CEO Sagan Schultz, who previously worked at Linear, described the gap they’re targeting. Data-only testing companies (think 23andMe-style kits) give you a report and leave you to figure out what it means. Traditional concierge medicine gives you the physician relationship but charges $25,000 or more per year. SONATA wants to sit in the middle.

“That’s the difference between a report and a relationship,” Schultz told AlleyWatch. “Care that compounds.”

The company is launching in New York, San Francisco, and Los Angeles, targeting members aged 30 to 40 who are already spending on fragmented health services: wearables, standalone lab tests, supplements, biohacking subscriptions. SONATA’s argument is that those dollars are wasted without a physician pulling everything together.

Where DPC Fits in the Picture

A typical DPC membership runs $70 to $100 per month for an individual, or roughly $840 to $1,200 per year. SONATA’s $2,500 price point is double that, and the genomics and methylation testing account for the premium.

The patient populations don’t overlap much right now. SONATA is going after young professionals in three coastal metros who want proactive health optimization. Most DPC practices serve a broader demographic, including families, chronic disease patients, and people who left insurance-based care because the 10-minute visit wasn’t working for them.

But the venture thesis underneath both models is identical. Patients will pay a monthly or annual fee for a doctor who knows them, has time for them, and doesn’t bill through insurance. Every dollar of venture funding that goes into proving that thesis makes the entire membership medicine category more credible.
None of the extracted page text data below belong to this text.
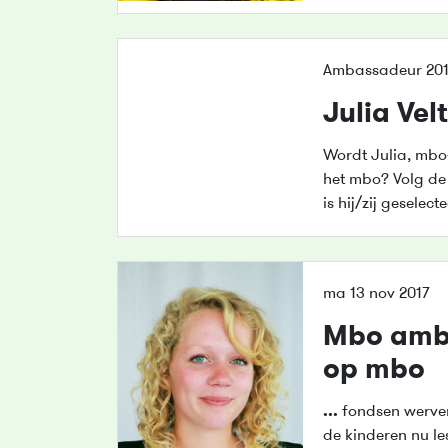
Ambassadeur 201
Julia Vel
Wordt Julia, mbo
het mbo? Volg d
is hij/zij gesel
ma 13 nov 2017
Mbo amba
op mbo
...
fondsen werven
de kinderen nu le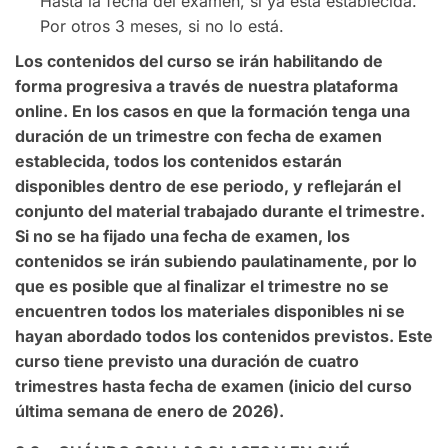
Hasta la fecha del examen, si ya está establecida.
Por otros 3 meses, si no lo está.
Los contenidos del curso se irán habilitando de
forma progresiva a través de nuestra plataforma
online. En los casos en que la formación tenga una
duración de un trimestre con fecha de examen
establecida, todos los contenidos estarán
disponibles dentro de ese periodo, y reflejarán el
conjunto del material trabajado durante el trimestre.
Si no se ha fijado una fecha de examen, los
contenidos se irán subiendo paulatinamente, por lo
que es posible que al finalizar el trimestre no se
encuentren todos los materiales disponibles ni se
hayan abordado todos los contenidos previstos. Este
curso tiene previsto una duración de cuatro
trimestres hasta fecha de examen (inicio del curso
última semana de enero de 2026).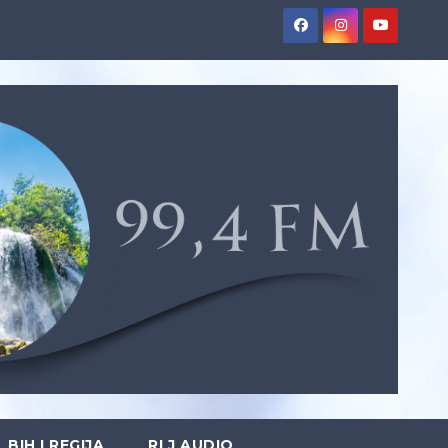
BIH I REGIJA
RLJ AUDIO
The risk is that well-funded entrants like SONATA start moving downmarket. $2,500 today could become $1,500 next year if the genomics costs drop and the company chases volume. At that point, SONATA and DPC would be competing for the same patients, with one side carrying $7 million in venture capital and a product team from the tech industry.

What This Means

SONATA isn’t a DPC company. It doesn’t call itself one, and its price point and service bundle place it closer to concierge medicine than to the $75-a-month family doctor model.

But it’s playing in the same arena. Membership medicine, physician-led, no insurance middleman. The Lux Capital investment is one more signal that serious money sees this model as the future of primary care delivery. For independent DPC physicians, that’s encouraging and worth watching at the same time. More capital in the space means more patients learn what a membership practice looks like. It also means more competition from companies with deeper pockets and faster product cycles.

The DPC practices that will hold their ground are the ones that do what SONATA can’t: build deep, long-term, local relationships with patients who need a doctor they trust, not a genomics dashboard. That’s a hard thing to venture-fund your way into.